## TEXTO PARA LEER

###

Escribir sobre el artículo del domingo Nadal, un ejemplo de mierda es mi primer gran fracaso en esta industria. Me gustaría explicar el malentendido con parte de los lectores utilizando alguna idea brillante pero me resulta imposible abstraerme de estas frases que me desnudan. Desactivar ahora lo que consideré ingenioso hace unas horas es tan triste. Los clicks y los insultos los he enseñado a los más íntimos como un botín tintineante. Desgraciadamente ya se diluye por la lección de humildad enviada desde Facebook, la granja donde engordamos digitalmente a adultos con links mientras pagamos peaje a Zuckerberg. Nos arrienda el entretenimiento de sus productos, a ver si pinchan compulsivamente sobre cualquier enlace.

Al ver la imagen del deportista ayudando en las labores de limpieza después de la riada de Mallorca tardé menos de un segundo en desechar la posibilidad del postureo. Me considero, dentro de unos márgenes, una persona lo suficientemente normal: fue sorprendente la reacción de algunos tratando de desarmar su solidaridad tachándola de marketing. Tampoco me quiero poner estupendo, pero preferí escribir sobre el vertedero reflejando esa perplejidad.

###

## REGISTROS APORTADOS

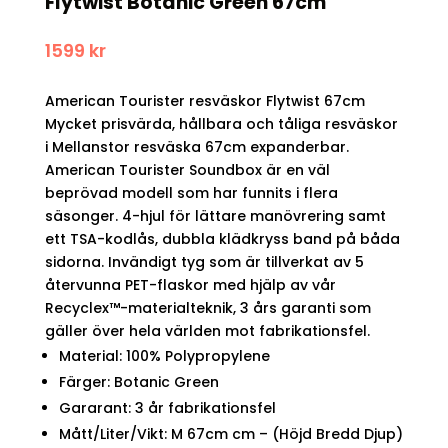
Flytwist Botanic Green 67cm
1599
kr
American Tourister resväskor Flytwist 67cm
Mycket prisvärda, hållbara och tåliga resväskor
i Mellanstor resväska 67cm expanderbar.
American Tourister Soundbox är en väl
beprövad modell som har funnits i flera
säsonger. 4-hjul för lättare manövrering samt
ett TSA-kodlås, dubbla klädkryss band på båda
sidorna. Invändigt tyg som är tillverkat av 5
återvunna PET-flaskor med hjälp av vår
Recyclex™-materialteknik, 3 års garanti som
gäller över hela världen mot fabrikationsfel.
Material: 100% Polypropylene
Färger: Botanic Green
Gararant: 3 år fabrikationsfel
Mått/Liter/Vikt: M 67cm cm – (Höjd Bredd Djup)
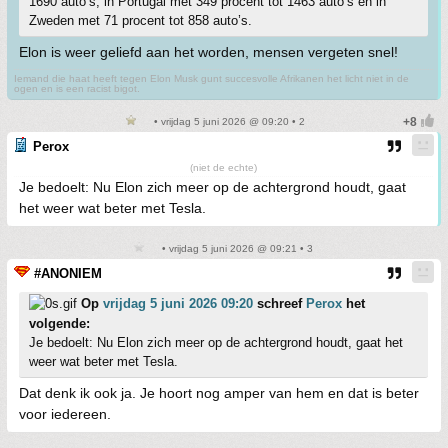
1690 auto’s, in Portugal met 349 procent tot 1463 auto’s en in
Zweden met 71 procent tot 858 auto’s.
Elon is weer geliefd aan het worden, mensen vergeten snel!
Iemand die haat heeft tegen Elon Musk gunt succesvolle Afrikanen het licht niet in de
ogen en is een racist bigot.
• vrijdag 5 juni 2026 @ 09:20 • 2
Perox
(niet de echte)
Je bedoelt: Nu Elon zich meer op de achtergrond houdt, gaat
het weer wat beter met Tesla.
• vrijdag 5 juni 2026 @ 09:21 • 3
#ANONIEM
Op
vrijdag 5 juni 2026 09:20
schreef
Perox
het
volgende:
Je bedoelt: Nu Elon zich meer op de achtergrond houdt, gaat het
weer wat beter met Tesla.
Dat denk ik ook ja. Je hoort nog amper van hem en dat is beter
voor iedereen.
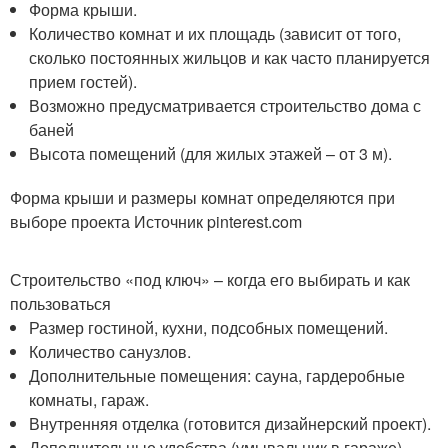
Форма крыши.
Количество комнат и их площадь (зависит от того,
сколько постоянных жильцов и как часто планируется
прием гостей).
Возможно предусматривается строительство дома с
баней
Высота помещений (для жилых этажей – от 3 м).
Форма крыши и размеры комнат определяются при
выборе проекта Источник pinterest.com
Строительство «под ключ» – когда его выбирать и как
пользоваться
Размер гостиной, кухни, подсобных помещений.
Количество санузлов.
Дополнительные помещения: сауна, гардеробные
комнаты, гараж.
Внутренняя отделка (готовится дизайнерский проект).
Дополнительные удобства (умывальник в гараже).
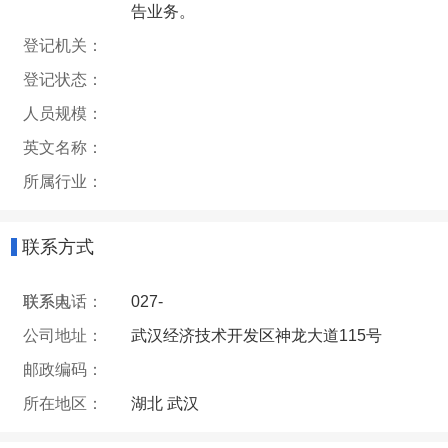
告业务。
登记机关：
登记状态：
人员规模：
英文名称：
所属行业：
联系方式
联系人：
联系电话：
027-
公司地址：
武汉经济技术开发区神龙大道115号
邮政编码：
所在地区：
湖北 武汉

###

## TAREAS POR HACER
**A)** Copia el texto sobre el artículo de Nadal desde "Escribir sobre el artículo" hasta "sobre cualquier enlace.", sustituyendo "botín" por "trofeo".
**B)** Prosigue el texto sobre el artículo de Nadal a partir de su última frase.

## RESPUESTAS NUMERADAS
**A)**
Escribir sobre el artículo del domingo Nadal, un ejemplo de mierda es mi primer gran fracaso en esta industria. Me gustaría explicar el malentendido con parte de los lectores utilizando alguna idea brillante pero me resulta imposible abstraerme de estas frases que me desnudan. Desactivar ahora lo que consideré ingenioso hace unas horas es tan triste. Los clicks y los insultos los he enseñado a los más íntimos como un trofeo tintineante. Desgraciadamente ya se diluye por la lección de humildad enviada desde Facebook, la granja donde engordamos digitalmente a adultos con links mientras pagamos peaje a Zuckerberg. Nos arrienda el entretenimiento de sus productos, a ver si pinchan compulsivamente sobre cualquier enlace.

**B)**
El párrafo anterior es una obviedad lo suficientemente amplia como para guardar en ella todos los trofeos que haya ganado Rafa Nadal a lo largo de su trayectoria, incluido este mismo, el de repeler la ironía. Debe ser la única persona del país –quizá de Occidente– que disfrute de esta impunidad, un jefe de Estado encubierto. Me alegra ver cómo el público ha hecho propios sus esfuerzos, con lo divertido que es ver a un tipo golpear bolas durante horas, desechando la posibilidad de centrarse en la aburrida tarea de mejorar la compresión lectora. Es broma, ojo.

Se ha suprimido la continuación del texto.